Notturno sulle alture delle terre di Orlando

NOTTURNO SULLE ALTURE NELLE TERRE DI ORLANDO
di Giovanni Torres La Torre

In questa poesia – altro omaggio del poeta a Capo d’Orlando -, si riprendono i temi de “Il paesaggio e la bellezza” ampiamente presenti in tutta la produzione dell’A. e tema predominante dell’ultimo libro di poesie “Luna visionaria”, editore Prova d’Autore, prefazione di Stefano Lanuzza, da settimane nelle librerie.
Poeta civile, Torres, non mancherà di tornare sui temi delle tragedie contemporanee, con la capacità riconosciutagli dalla critica letteraria.
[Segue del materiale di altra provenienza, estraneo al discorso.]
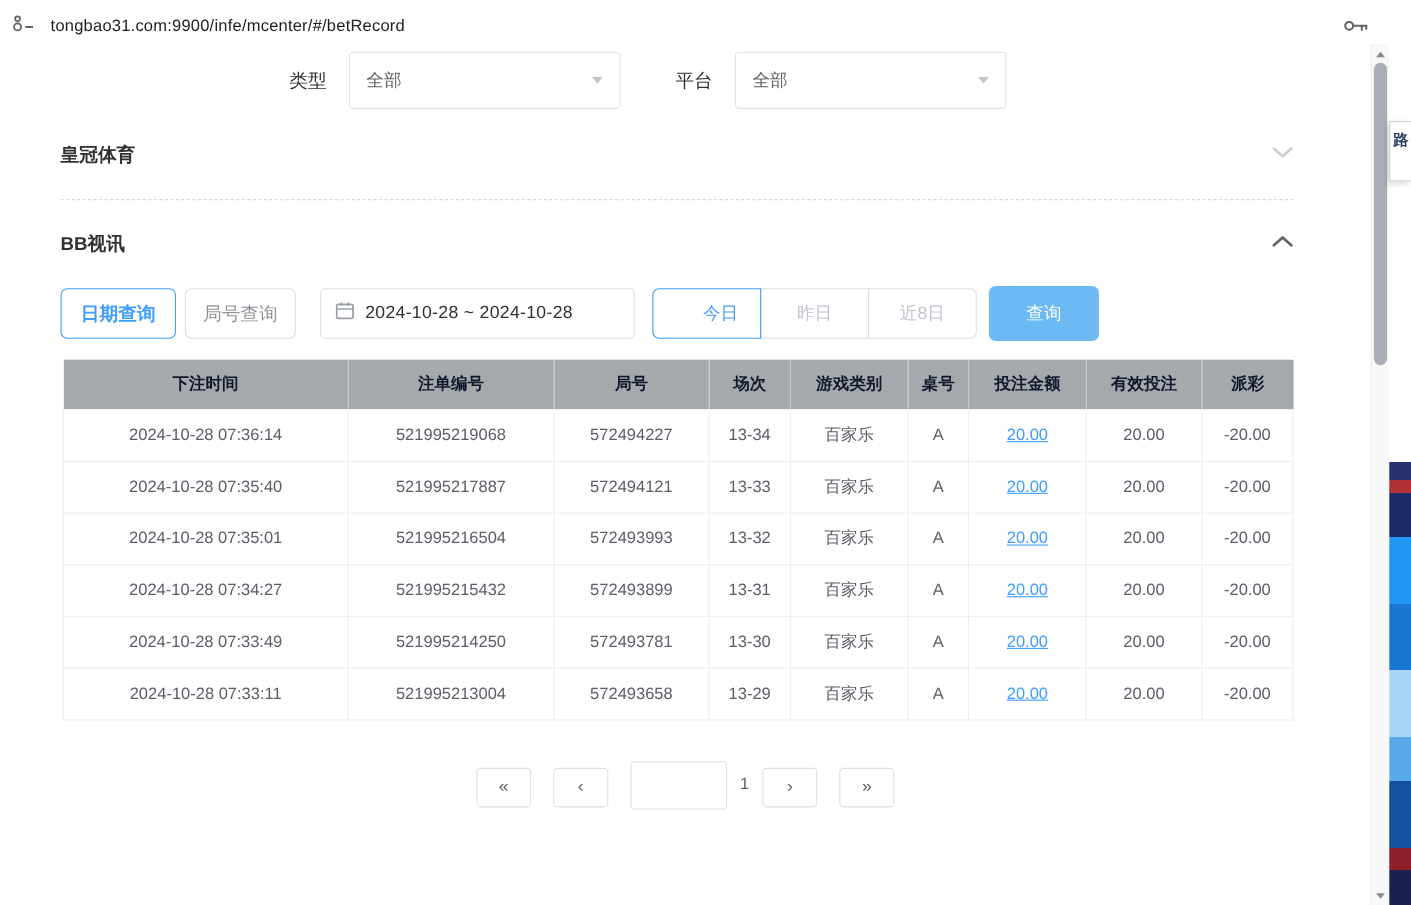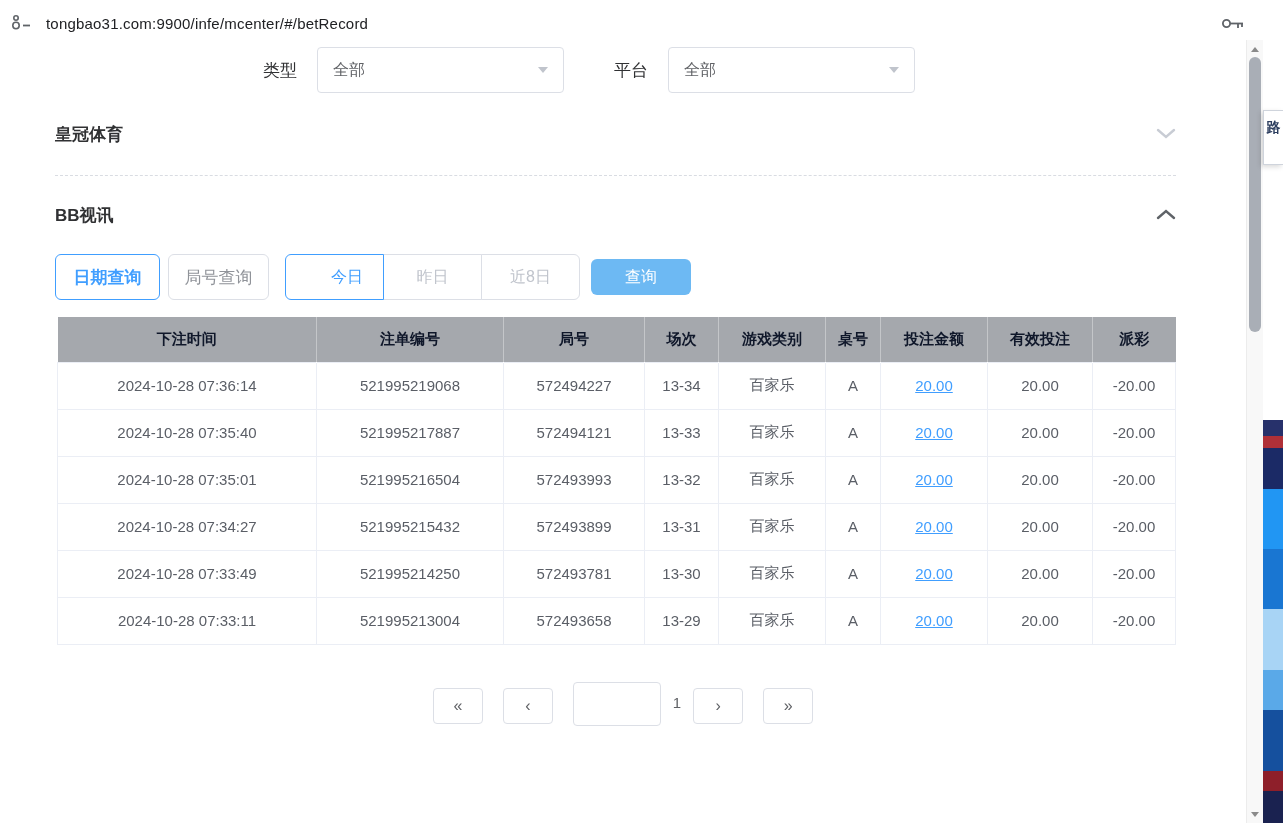--- a/index.html
+++ b/index.html
@@ -30,21 +30,21 @@
     background:linear-gradient(180deg,
       #27316b 0 4%, #b03038 4% 7%, #1b2a66 7% 17%, #2196f3 17% 32%,
       #1976d2 32% 47%, #a8d4f5 47% 62%, #5aa9e8 62% 72%, #15509e 72% 87%,
       #8e1f2a 87% 92%, #1a2250 92% 100%); }
 
   
   .page { position:absolute; top:40px; left:0; width:1246px; bottom:0; background:#fff; overflow:hidden; }
 
   .filter-row { display:flex; align-items:center; padding-top:7px; padding-left:263px; }
   .field-label { font-size:17px; color:#303133; }
-  .select { width:247px; height:46px; border:1px solid #dcdfe6; border-radius:4px; background:#fff;
+  .select { width:247px; height:52px; border:1px solid #dcdfe6; border-radius:4px; background:#fff;
     display:flex; align-items:center; justify-content:space-between; padding:0 15px; margin-left:20px; cursor:pointer; }
   .select .value { font-size:16px; color:#606266; }
   .caret { width:0; height:0; border-left:5px solid transparent; border-right:5px solid transparent; border-top:6px solid #c0c4cc; }
   .platform-label { margin-left:50px; }
 
   .section { margin:0 70px 0 55px; display:flex; align-items:center; justify-content:space-between; cursor:pointer; }
   .section.crown { height:83px; border-bottom:1px dashed #d9dce2; }
   .section.bb { height:78px; }
   .section-title { font-size:17px; font-weight:bold; color:#303133; }
 
@@ -55,21 +55,21 @@
   .btn-round { width:101px; color:#909399; margin-left:8px; }
   .date-input { margin-left:22px; width:286px; height:46px; border:1px solid #dcdfe6; border-radius:4px;
     display:flex; align-items:center; padding:0 13px; background:#fff; cursor:pointer; }
   .date-text { font-size:16px; color:#303133; margin-left:10px; letter-spacing:.3px; }
   .btn-group { display:flex; margin-left:12px; }
   .gbtn { width:99px; height:46px; border:1px solid #dcdfe6; background:#fff; font-size:16px; color:#c0c4cc;
     display:flex; align-items:center; justify-content:center; margin-left:-1px; cursor:pointer; }
   .gbtn.first { border-radius:6px 0 0 6px; margin-left:4px;padding-left:25px; }
   .gbtn.last { border-radius:0 6px 6px 0; }
   .gbtn.active { color:#409eff; border-color:#409eff; position:relative; z-index:1; }
-  .btn-search { margin-left:11px; width:100px; height:36px; background:#6db9f3; color:#fff;
+  .btn-search { margin-left:11px; width:100px; height:50px; background:#6db9f3; color:#fff;
     font-size:16px; border:none; border-radius:6px; cursor:pointer;
     display:flex; align-items:center; justify-content:center; }
 
   table { border-collapse:collapse; table-layout:fixed; }
   .summary { margin:28px 0 0 57px; width:1118px; }
   .summary th { background:#eef0f2; height:49px; font-size:16px; font-weight:normal; color:#303133; }
   .summary td { height:48px; font-size:17px; color:#303133; text-align:center; border:1px solid #ebeef5; background:#fff; }
 
   .records { margin:17px 0 0 57px; width:1118px; }
   .records th { background:#a5a8ad; color:#0f172a; height:45px; font-size:15px; font-weight:bold;
@@ -138,20 +138,31 @@
       <span>
         <svg width="20" height="11" viewBox="0 0 20 11">
             <polyline points="2,9 10,2 18,9" fill="none" stroke="#5f6368" stroke-width="2.4" stroke-linecap="round"></polyline>
           </svg>
       </span>
     </div>
 
     <div class="toolbar">
       <div class="btn btn-date">日期查询</div>
       <div class="btn btn-round">局号查询</div>
+      <div class="date-input">
+        <span>
+          <svg width="17" height="17" viewBox="0 0 16 16">
+              <rect x="1" y="2.5" width="14" height="12" rx="1.5" fill="none" stroke="#9aa0a8" stroke-width="1.5"></rect>
+              <line x1="1" y1="6.5" x2="15" y2="6.5" stroke="#9aa0a8" stroke-width="1.3"></line>
+              <line x1="5" y1="1" x2="5" y2="4" stroke="#9aa0a8" stroke-width="1.5"></line>
+              <line x1="11" y1="1" x2="11" y2="4" stroke="#9aa0a8" stroke-width="1.5"></line>
+            </svg>
+        </span>
+        <span class="date-text">2024-10-28 ~ 2024-10-28</span>
+      </div>
       <div class="btn-group">
         <div class="gbtn first active">今日</div>
         <div class="gbtn">昨日</div>
         <div class="gbtn last">近8日</div>
       </div>
       <div class="btn-search">查询</div>
     </div>
 
 
     <table class="records">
NOTTURNO SULLE ALTURE NELLE TERRE DI ORLANDO
di Giovanni Torres La Torre

A sublime figura
di stella cadente

Si riposano le benigne stelle
cadute tra le erbe timide
della notte dei desideri
e tremori di palpebre insonni;
a cercarle nella terra di Orlando
la luna fa capolino in vaghezza d’armonia
tra oleandri e cipressi
in vocazione di riposo.
Vagheggia la sua luce la bella regina
complice di ardori notturni
e quieta sulle pietre dei defunti.
Un cantico giunge
e fa gentile il luogo ignoto
del suono che arpeggia solitudine.
E’ Laura delle Ninfe
che declina per la collina
verso il velo del mare
lasciando macchie di ginestre
e canneti confusi nella dimenticanza:
forse una serenata alla luna
o nostalgia di un tango che torna dalla cenere
o lamento di spina precoce
tenera nella notte del desiderio
quando si perse nel velo
di sublime figura di stella cadente.
Non è dato sapere
se fiore di audaci carezze
sublimandosi nell’offerta la cinse al seno
ingravidandola di amore perenne.
Si narra del luogo in cui visse
fiorente di frutti e siepi di more
ove esalavano gli origani
nel tempo di loro forma gentile
nelle inflorescenze rosate
di profumo di miele.
Ricami di cuscini nei colori di Plinio
evocano ora nascondigli di nidi
e quiete e giacigli di giochi improvvisi
e visioni interiori e ripari nascosti
in altri mondi.
Alla frescura segreta di un fosso
si dissetano gli abitatori del luogo
ove si esalta una voce
a dirigere la corale del giorno.
E’ Laura degli Incantesimi
nella nenia che si ode,
una stilla di ristoro
alla rugiada delle labbra
o pena in arsura di castit
e per desideri umani.
A ripercorrere il racconto,
dall’oscura pozza sgorga
la parola del mistero
con le sue possibili forme
nelle nuvole ove cori d’angeli
come nella cantoria delle cattedrali
intonano sogni musicali
o forse sono isole immaginarie,
lontane e in profili cangianti
d’altre figure amorose
connesse o sconnesse
nell’azzurrino leggendario limite
dell’ordine e del disordine
della visione.

II
Oltre la siepe i cui frutti rossi negli occhi
deliziano gli uccelli,
appare il luogo del sonno;
ivi le foglie restano nascoste
nell’ansia di un’ala di vento
che rimetta nel gioco
la loro voglia di correre
tra i filari dei rifugi
ordinati come vigne
e antiche figure di antenati
che guardano il mare o i monti
o il cielo
cercando ancora il nome di una stella
ove abitare.
Sono tutti grati negli sguardi
alla luna calante
che segnala il tempo propizio
per il taglio delle canne
generose d’ance per il fiato alle zampogne.
C’è un sogno che si confonde
con la realtà dell’altro mondo
e che la memoria conduce
all’albero che si sublima
nella compiuta stagione di sua natura.

III
Frutti d’autunno
vanno in fretta e con voce antica
ai filari della collina.
Della pietra dell’ultima stella
venuta da lontananze incerte
un desiderio si ostina
a ricordarne il nome
e il volto col muschio già agli occhi
che lascia in ombra sguardi d’amore
e belle forme della carne del tempo delle cose
che resiste alla morte
ma che ora
non distratta, da lontano ritorna
–ricordo di luna assente –,
desiderio di percorrere il silenzio
come quando la neve dell’ultimo inverno
donò al viandante con la fisarmonica
il fiore porporino
che teneva sull’orecchio
sussurrando le belle parole:
“Riconduci al tuo muto orror divino,
solitudine amica, il sacro piede” *
che tremore lontano
incise con devozione di ferro
sulla pietra eterna.

* Luis De Gòngora, Alegoria de la primera de sus “Soledades”.